Nirmatrelvir/ritonavir rarely leads to rebound, doesn't help average-risk patients, studies find
A retrospective analysis found that symptom rebound occurred in less than 1% of high-risk COVID-19 patients treated with nirmatrelvir/ritonavir, while the manufacturer reported that the drug didn't show significant benefit in average-risk patients.
The COVID-19 pill nirmatrelvir/ritonavir (Paxlovid) was the focus of research last week.
A retrospective study, published by Clinical Infectious Diseases on June 14, looked at high-risk patients from one health system to analyze the phenomenon of COVID-19 symptom rebound after nirmatrelvir/ritonavir treatment. It included 483 patients, with a median age of 63 years; 93% were fully vaccinated. The average time from a positive test to prescription of nirmatrelvir/ritonavir was one day. Four patients (0.8%), all fully vaccinated, experienced rebound, at a median of nine days (interquartile range, 7 to 14.5 days) after treatment. None of the patients required hospitalization. In the full study population, two patients (0.4%) were hospitalized for reasons unrelated to rebound; both required ICU care but survived.
The authors concluded that the rebound phenomenon was uncommon in their high-risk population and that overall, patients treated with nirmatrelvir/ritonavir had favorable outcomes. “Extending the duration of NM/R [nirmatrelvir/ritonavir] treatment to prevent this rebound phenomenon has been suggested. However, our data suggests that this may not be necessary,” they wrote. The study wasn't large enough to identify risk factors for rebound “but it is notable that the four patients with rebound had multiple underlying medical comorbidities and had received SARS-CoV-2 vaccine more than 90 days prior to NM/R therapy,” the authors said.
Pfizer, the manufacturer of nirmatrelvir/ritonavir, released new data on the drug in a press release. According to interim trial results, patients at standard risk for severe COVID-19 who took nirmatrelvir/ritonavir had a nonsignificant 51% relative risk reduction in the primary endpoint of self-reported, sustained alleviation of all symptoms for four consecutive days. Due to the “very low rate of hospitalization or death observed in the standard-risk patient population,” the company decided to stop enrollment of average-risk patients and focus on use of the drug in more vulnerable populations, the press release said.

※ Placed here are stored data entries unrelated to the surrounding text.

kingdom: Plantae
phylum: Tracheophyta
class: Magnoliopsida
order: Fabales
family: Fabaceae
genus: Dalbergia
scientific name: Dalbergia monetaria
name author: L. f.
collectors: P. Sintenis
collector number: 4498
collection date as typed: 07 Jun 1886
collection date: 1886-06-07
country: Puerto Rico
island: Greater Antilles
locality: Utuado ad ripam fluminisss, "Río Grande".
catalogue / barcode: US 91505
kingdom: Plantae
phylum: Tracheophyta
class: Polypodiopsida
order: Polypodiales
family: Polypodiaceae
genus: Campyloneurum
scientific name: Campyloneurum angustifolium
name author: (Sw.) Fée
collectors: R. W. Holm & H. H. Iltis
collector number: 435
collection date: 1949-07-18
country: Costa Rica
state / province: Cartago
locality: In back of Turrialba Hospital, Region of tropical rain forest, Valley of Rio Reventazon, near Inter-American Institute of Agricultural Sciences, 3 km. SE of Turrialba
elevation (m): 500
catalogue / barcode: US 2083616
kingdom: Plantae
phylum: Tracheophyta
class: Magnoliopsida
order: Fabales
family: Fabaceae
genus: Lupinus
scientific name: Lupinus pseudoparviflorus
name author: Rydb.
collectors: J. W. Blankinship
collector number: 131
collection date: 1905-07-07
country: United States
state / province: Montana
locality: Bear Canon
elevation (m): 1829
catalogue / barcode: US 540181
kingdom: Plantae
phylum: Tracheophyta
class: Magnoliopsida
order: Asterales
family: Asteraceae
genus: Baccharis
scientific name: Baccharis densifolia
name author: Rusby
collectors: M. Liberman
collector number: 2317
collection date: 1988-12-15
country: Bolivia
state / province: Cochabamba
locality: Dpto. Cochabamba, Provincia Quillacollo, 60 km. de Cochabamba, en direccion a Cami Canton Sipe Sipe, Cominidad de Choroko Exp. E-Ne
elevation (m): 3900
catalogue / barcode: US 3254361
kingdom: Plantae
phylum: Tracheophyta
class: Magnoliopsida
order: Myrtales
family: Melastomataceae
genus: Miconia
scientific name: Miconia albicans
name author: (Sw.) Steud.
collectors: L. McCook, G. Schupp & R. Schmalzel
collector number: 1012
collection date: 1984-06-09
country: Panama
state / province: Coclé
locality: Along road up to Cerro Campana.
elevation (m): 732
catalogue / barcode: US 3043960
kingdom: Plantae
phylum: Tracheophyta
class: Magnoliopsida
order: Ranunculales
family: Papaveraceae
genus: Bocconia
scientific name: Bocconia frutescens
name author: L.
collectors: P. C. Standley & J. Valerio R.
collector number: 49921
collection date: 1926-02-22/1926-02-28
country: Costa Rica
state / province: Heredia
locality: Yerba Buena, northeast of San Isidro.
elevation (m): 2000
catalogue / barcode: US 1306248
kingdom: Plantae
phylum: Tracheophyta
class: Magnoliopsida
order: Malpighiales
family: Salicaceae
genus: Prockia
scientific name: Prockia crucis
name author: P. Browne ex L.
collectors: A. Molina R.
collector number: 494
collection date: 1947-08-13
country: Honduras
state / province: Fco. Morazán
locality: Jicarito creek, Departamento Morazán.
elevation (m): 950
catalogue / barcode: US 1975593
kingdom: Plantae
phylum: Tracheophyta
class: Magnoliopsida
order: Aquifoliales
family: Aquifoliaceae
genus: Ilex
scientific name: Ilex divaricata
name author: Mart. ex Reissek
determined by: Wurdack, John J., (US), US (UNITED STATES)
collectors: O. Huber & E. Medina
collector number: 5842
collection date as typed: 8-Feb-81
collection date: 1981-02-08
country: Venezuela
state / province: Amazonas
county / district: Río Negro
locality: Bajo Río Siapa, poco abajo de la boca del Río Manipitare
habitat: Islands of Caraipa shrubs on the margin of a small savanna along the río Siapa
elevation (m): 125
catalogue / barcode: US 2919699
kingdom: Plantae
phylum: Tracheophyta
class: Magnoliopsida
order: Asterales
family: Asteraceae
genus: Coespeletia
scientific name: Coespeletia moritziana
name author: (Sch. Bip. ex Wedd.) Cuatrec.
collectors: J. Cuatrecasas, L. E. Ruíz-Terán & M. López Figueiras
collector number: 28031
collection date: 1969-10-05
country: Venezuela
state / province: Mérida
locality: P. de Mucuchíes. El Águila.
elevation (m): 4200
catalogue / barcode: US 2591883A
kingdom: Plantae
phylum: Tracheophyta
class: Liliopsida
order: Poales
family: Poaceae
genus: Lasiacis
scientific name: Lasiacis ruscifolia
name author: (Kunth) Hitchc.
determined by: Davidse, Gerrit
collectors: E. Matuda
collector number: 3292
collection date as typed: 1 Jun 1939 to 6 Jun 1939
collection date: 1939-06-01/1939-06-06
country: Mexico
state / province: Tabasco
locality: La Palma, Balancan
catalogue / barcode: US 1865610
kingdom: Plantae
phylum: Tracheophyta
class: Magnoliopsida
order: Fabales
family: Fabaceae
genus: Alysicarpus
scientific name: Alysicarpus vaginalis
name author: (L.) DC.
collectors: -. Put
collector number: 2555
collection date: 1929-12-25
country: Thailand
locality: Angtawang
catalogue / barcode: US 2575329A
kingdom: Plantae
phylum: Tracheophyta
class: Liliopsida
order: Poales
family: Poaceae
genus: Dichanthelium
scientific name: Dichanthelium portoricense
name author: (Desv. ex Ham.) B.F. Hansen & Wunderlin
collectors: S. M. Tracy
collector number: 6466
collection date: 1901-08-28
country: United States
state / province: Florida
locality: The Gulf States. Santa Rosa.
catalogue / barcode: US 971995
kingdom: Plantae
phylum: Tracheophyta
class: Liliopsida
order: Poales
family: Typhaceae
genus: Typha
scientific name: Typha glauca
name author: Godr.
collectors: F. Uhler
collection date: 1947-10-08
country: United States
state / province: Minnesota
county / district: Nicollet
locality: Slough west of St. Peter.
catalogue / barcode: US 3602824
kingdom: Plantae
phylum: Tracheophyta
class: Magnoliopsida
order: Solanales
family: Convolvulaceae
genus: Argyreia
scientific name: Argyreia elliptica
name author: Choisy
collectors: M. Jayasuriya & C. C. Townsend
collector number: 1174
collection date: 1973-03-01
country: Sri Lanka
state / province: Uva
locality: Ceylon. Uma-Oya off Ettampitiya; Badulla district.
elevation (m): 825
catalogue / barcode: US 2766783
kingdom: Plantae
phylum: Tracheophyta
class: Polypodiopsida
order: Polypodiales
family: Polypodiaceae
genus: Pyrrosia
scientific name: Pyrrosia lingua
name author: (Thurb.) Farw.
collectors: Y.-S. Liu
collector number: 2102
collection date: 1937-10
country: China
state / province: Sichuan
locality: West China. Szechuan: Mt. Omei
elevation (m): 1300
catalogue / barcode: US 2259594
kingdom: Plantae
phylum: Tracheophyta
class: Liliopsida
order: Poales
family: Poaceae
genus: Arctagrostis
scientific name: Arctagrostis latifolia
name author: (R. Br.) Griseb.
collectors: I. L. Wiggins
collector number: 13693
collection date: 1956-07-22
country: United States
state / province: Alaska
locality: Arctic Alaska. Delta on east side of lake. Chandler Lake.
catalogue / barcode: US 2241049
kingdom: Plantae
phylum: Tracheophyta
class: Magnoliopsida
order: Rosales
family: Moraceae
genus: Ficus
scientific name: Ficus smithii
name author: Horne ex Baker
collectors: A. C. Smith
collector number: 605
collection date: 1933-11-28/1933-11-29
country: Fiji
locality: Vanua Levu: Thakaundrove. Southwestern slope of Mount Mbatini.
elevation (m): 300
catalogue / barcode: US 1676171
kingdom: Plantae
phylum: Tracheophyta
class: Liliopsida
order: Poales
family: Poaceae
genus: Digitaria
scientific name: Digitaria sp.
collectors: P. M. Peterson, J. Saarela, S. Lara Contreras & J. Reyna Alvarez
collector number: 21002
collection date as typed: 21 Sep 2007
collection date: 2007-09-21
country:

Other recent COVID-19 research looked at postacute sequelae and vaccine uptake. A Dutch study, published by the American Journal of Respiratory and Critical Care Medicine on June 13, found that severe obesity was associated with long-term symptoms in patients who had been treated in the ICU for COVID-19. The cause of this association is unknown, but it suggests “that long-term follow-up is of explicit importance in obese COVID-19 ICU patients,” the study authors said.
A letter published by the New England Journal of Medicine on June 15 compared COVID-19 and flu vaccination rates across states and found that low uptake of the COVID-19 vaccines was associated with reductions in flu vaccination. Finally, on June 17, the FDA authorized emergency use of the Moderna and Pfizer-BioNTech COVID-19 vaccine in children down to six months of age, and the CDC recommended the vaccines for this age group on June 18.